China’s trade patterns will change greatly as imports of consumer goods are likely to grow and the country begins reducing its imports of industrial goods, commodities and investment. “That needs to be mirrored by China’s trading partners,” Gruenwald said.
A host of challenges will have to be met by those trading partners, especially net exporters, whose terms of trade will deteriorate and currencies weaken.
Adapting to that will require flexible labour forces and capital markets, governments responsive enough to help steer the resources toward the development of new opportunities with China and flexible financial institutions that can lend to businesses operating in sectors that will be new to certain regions, Gruenwald said.

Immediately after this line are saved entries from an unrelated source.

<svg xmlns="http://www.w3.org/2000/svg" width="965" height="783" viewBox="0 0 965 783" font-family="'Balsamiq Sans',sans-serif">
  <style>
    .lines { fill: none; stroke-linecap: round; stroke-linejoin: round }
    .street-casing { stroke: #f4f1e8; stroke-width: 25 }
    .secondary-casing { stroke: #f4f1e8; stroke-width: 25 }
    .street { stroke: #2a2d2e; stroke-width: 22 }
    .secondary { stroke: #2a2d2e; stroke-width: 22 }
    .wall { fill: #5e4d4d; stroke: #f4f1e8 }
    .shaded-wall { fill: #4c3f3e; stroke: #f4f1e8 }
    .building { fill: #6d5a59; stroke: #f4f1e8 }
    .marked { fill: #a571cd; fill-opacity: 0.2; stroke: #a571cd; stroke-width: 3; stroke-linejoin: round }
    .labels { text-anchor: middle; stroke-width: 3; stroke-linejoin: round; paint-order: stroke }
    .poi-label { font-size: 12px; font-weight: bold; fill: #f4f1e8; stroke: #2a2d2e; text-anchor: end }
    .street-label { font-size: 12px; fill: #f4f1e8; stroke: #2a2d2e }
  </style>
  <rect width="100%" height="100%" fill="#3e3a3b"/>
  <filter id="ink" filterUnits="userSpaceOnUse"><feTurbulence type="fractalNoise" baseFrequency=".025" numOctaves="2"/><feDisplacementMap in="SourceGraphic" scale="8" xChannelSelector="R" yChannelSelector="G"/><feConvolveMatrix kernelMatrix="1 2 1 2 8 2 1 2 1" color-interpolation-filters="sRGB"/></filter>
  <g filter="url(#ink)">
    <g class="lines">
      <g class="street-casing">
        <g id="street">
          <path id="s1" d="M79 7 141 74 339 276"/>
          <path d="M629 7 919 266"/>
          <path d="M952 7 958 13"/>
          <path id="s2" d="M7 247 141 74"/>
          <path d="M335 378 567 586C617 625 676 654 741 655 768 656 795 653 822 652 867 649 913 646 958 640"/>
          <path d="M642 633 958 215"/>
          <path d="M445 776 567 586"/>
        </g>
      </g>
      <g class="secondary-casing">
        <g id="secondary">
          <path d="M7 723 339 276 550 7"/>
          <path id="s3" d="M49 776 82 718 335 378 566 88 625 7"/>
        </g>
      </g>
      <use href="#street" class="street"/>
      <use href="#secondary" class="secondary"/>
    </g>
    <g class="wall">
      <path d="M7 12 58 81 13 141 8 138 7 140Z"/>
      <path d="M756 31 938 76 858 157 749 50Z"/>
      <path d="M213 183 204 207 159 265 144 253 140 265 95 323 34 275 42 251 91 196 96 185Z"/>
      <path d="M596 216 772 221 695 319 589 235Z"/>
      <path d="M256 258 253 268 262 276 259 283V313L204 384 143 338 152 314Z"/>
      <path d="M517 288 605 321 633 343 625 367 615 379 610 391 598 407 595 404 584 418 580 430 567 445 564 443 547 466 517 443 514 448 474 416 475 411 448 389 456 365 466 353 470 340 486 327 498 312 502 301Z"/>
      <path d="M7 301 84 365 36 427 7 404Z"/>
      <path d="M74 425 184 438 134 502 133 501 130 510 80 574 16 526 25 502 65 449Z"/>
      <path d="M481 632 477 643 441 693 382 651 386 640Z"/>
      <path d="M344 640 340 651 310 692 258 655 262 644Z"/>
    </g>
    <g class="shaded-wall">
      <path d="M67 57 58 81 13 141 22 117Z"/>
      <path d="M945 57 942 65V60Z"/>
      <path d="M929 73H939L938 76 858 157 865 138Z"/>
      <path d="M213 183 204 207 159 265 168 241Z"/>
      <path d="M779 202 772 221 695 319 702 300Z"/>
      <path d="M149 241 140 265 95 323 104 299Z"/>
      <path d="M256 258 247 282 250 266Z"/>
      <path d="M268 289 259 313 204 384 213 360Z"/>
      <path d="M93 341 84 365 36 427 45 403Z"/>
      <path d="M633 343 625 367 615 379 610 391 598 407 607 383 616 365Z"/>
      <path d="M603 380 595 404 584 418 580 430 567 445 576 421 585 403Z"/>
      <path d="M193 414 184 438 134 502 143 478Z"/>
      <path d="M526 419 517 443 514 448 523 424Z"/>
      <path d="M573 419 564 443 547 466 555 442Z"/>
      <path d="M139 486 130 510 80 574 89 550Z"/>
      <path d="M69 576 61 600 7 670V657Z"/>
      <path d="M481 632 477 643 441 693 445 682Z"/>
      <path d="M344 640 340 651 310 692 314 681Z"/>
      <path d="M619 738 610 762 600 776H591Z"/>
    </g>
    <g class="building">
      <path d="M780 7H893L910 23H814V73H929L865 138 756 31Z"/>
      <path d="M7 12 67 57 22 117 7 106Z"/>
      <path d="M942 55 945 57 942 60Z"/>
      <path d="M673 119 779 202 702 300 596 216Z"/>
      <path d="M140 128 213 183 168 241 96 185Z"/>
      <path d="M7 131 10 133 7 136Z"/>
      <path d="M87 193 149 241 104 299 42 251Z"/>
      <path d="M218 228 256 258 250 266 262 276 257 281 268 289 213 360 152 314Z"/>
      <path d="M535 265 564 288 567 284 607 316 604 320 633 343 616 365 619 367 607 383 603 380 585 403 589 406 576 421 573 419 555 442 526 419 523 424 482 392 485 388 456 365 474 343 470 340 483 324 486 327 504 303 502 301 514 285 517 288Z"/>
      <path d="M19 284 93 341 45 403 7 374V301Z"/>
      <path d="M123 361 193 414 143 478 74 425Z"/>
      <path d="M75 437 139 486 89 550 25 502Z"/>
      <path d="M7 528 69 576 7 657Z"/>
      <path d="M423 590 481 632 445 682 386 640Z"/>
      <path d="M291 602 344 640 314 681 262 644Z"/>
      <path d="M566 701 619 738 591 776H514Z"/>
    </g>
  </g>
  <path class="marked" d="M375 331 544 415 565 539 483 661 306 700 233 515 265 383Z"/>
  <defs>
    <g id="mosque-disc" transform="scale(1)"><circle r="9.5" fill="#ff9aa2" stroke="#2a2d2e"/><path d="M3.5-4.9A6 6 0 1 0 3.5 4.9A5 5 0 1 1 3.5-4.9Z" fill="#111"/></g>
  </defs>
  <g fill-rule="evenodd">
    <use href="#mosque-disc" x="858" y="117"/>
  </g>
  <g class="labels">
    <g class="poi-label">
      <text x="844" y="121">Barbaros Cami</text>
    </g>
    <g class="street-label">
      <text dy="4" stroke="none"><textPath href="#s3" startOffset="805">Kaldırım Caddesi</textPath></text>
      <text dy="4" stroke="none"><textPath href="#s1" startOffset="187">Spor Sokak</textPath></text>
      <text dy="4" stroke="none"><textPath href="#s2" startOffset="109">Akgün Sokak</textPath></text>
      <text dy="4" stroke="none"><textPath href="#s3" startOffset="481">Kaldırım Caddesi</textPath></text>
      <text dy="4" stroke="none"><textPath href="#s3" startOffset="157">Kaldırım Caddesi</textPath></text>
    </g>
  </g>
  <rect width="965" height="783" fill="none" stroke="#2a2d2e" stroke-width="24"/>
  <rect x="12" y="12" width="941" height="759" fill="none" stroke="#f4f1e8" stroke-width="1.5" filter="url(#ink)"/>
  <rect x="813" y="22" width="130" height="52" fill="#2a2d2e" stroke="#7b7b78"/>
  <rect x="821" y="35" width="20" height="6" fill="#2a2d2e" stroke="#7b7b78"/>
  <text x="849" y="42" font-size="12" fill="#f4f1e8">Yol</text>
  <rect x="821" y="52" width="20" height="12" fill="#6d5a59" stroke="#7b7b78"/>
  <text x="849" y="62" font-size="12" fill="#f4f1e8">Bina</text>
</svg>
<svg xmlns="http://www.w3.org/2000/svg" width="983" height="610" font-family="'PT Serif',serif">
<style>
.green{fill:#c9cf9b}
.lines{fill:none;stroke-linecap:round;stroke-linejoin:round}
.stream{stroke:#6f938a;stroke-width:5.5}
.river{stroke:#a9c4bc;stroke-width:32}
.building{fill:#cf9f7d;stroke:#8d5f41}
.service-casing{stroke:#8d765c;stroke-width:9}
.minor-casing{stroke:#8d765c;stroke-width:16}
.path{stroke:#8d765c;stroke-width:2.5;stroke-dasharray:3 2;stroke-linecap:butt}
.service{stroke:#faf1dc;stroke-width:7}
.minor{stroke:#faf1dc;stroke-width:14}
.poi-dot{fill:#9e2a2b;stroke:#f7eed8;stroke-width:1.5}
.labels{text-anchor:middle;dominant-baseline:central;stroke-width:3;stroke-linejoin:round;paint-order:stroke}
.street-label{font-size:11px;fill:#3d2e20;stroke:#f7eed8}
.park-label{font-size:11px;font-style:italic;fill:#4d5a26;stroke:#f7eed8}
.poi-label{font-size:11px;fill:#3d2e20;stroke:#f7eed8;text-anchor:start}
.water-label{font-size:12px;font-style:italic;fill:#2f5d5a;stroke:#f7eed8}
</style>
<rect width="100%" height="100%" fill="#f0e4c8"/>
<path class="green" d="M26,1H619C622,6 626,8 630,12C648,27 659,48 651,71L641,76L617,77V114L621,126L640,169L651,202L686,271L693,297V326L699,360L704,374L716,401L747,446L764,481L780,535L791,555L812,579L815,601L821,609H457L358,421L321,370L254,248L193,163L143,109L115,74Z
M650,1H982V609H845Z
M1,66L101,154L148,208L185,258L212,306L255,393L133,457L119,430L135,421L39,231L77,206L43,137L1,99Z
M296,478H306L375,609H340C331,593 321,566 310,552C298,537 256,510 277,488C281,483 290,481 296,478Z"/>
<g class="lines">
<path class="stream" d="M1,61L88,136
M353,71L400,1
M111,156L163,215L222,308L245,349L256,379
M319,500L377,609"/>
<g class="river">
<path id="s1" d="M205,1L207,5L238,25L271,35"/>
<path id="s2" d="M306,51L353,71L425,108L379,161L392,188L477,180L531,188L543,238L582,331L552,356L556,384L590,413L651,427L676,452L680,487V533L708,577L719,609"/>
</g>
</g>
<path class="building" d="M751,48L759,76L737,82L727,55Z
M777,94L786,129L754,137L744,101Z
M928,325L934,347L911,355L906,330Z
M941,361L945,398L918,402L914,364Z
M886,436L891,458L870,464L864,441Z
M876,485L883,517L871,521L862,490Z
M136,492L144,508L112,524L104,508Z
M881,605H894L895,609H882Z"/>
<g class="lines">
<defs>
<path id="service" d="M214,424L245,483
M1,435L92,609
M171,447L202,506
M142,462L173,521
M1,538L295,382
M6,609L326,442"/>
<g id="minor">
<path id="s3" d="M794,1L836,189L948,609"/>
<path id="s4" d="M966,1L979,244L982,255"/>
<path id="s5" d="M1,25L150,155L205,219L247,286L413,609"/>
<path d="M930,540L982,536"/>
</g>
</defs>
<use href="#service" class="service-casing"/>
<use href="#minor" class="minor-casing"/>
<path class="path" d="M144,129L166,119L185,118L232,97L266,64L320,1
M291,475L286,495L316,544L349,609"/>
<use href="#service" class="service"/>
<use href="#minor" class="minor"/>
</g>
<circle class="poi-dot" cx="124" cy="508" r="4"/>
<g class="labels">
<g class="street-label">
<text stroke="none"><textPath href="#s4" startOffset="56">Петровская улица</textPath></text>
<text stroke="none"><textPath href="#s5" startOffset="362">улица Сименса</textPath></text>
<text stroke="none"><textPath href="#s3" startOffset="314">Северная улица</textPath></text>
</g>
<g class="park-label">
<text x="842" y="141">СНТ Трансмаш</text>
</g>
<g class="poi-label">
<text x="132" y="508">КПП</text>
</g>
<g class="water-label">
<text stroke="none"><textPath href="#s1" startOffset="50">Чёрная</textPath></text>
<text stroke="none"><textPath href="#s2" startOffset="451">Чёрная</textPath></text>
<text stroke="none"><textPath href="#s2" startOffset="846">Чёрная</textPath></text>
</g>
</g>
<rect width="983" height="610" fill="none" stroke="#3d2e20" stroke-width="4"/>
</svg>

Among those that are developed and prepared enough to make the change are Australia, which is transitioning into a commodity exporter to China, and Korea, which could act as a good supply chain intermediary with China, Gruenwald said.
IMPACT ON EUROPE
Mitsuhiro Furusawa, deputy managing director at the International Monetary Fund, added to that list low wage, low income Asian countries such as Bangladesh, Myanmar, Cambodia and Vietnam, which stand to benefit from China’s exit from the labour-intensive export sector.
But some Asian countries may be significantly more vulnerable to fluctuations in their trade relationships with China. The success or failure of those countries to manage their economic links to China will have a magnifying effect on global economic performance.
But for those individual economies, a slowdown in China or a change in trade conditions could be meaningful. “It’s hard to do a rebalancing ex-post,” S&P’s Gruenwald said.
“China’s a huge trading partner for a lot of these countries,” he added, noting Indonesia as an economy that could go either way. The election of president Joko Widodo in 2014, who has made reforms friendly to domestic growth, has benefitted the country greatly, but its status as a heavy exporter of commodities including coal to China could negate those benefits.
Indonesia “is a big domestic story, but on the external side, we’ll have to watch those three or four factors. And they’re going to be enough to move the needle,” said Gruenwald.
European countries will also be affected such as Germany, whose car manufacturers have experienced a boom in China in recent years.
Europe’s strengthening economic link to China is manageable, said Yves Mersch, member of the executive board of the European Central Bank. The percentage of Europe’s trade with China is large, but not worrisome, he said, and only 1% of European banks have loans or debt outstanding to China.